Looking at the records below, count how many lines contain the string "model". Give that number alone.

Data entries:
————————
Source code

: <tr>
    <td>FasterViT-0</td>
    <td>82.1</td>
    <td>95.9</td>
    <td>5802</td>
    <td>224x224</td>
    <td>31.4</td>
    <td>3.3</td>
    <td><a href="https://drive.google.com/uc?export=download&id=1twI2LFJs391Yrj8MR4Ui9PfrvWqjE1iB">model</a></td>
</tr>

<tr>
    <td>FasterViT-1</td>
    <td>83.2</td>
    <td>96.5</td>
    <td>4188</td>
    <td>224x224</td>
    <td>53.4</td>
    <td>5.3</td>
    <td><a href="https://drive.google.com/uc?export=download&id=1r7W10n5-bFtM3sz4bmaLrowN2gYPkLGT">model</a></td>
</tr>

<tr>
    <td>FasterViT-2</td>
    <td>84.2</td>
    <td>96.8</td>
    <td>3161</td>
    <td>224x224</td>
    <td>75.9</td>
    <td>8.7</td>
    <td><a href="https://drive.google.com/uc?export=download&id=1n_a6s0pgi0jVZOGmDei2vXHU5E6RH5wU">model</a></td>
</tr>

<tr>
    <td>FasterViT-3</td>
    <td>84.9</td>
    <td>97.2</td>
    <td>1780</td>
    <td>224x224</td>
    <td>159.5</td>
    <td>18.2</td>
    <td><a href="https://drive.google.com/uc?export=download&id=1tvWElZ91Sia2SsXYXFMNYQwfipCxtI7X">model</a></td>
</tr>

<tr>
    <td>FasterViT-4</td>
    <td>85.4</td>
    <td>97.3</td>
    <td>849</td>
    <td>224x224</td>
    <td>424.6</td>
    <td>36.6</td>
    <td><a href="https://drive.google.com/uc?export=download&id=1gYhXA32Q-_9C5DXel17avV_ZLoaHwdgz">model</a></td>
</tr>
————————
### Written answer
5